== Passage to read

We feel that even on this score there is nothing, which appears, could be unusual, much less warranting any action u/s 263 of the Act. If the security deposits by the salesmen were found at the beginning of the accounting period and the taking of such deposits was customary in the relevant period, which deposits were eventually returned, what else the assessee could have done except filing confirmatory letters from the salesmen, which he did. There also appears to be some force in the contention raised that if any addition could have been made, the same could be in the hands of a particular employee if he could not satisfy the A.O. about the source of the money, which he deposited with the assessee.
In the circumstances, we are of the considered view that there was no error in the assessment order and that being so, it cannot be said to be erroneous. In response to the notice issued by the learned Commissioner, the assessee showed that the order could not be revised as it was neither erroneous not prejudicial to the interest of the revenue. This certainly deprived the Commissioner to take any further action. In view of the aforesaid, we are unable to uphold the action taken by the learned Commissioner. The order rendered by him u/s 263 is, therefore, quashed.
Appeal allowed.
Heard Shri R.K. Upadhyay, learned standing counsel. Learned standing counsel submitted that a huge sum of Rs. 10,22,500/- was found deposited in the books of account of the assessee in the names of 84 employees, who were working as salesmen, and their deposits have been accepted merely on the basis of the certificates/confirmatory letters furnished by them before the assessing authority without making any further inquiry about the source of deposits. Therefore, the Commissioner of Income Tax has rightly initiated the proceedings under Section 263 of the Income Tax Act and has held that the order was erroneous.

====
== Information supplied

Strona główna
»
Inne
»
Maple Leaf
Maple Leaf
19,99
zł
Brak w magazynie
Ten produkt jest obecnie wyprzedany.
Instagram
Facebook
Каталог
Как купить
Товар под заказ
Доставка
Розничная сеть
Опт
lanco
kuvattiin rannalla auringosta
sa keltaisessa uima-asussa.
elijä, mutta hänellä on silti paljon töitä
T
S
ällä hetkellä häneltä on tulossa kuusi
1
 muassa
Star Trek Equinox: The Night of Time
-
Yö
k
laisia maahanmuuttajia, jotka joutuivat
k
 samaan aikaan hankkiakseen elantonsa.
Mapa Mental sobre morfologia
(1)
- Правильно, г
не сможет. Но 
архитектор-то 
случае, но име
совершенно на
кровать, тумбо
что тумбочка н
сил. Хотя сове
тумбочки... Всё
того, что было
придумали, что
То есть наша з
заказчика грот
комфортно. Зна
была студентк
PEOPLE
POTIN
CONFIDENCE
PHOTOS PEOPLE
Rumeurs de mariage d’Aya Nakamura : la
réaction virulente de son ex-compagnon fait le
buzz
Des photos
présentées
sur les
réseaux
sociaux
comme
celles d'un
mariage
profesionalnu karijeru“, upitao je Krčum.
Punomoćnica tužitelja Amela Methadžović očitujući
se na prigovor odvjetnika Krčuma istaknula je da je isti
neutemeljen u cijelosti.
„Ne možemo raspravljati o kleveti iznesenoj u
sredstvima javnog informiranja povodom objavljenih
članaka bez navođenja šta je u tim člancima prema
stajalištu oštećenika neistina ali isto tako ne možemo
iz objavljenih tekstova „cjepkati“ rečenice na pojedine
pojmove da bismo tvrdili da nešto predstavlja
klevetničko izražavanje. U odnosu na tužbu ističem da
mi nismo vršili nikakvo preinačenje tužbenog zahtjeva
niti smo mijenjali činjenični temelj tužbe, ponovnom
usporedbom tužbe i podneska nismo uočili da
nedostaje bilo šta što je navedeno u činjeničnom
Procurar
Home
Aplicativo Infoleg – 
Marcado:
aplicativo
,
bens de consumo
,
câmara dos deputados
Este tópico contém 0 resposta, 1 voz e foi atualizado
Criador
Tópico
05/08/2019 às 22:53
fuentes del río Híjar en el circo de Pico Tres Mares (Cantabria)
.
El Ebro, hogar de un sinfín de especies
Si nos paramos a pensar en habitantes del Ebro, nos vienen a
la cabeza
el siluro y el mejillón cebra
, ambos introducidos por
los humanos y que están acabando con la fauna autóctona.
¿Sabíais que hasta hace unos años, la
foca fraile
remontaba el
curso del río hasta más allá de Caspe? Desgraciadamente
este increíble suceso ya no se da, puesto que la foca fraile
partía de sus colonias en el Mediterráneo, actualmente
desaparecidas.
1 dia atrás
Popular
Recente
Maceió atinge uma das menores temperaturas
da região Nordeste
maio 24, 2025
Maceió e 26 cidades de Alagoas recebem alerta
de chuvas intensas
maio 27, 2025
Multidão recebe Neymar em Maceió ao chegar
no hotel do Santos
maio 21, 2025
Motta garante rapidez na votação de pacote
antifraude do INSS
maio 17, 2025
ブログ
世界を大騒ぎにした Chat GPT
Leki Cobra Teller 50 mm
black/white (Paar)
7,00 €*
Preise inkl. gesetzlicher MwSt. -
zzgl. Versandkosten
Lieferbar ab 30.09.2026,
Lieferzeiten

====

## Job item A
From the tax appeal passage, output everything from "We feel that" down to "with the assessee." word for word.
## Job item B
According to the tax appeal passage, in the names of how many employees was the deposited sum recorded in the assessee's books?

## Result A
We feel that even on this score there is nothing, which appears, could be unusual, much less warranting any action u/s 263 of the Act. If the security deposits by the salesmen were found at the beginning of the accounting period and the taking of such deposits was customary in the relevant period, which deposits were eventually returned, what else the assessee could have done except filing confirmatory letters from the salesmen, which he did. There also appears to be some force in the contention raised that if any addition could have been made, the same could be in the hands of a particular employee if he could not satisfy the A.O. about the source of the money, which he deposited with the assessee.

## Result B
84 employees, who were working as salesmen.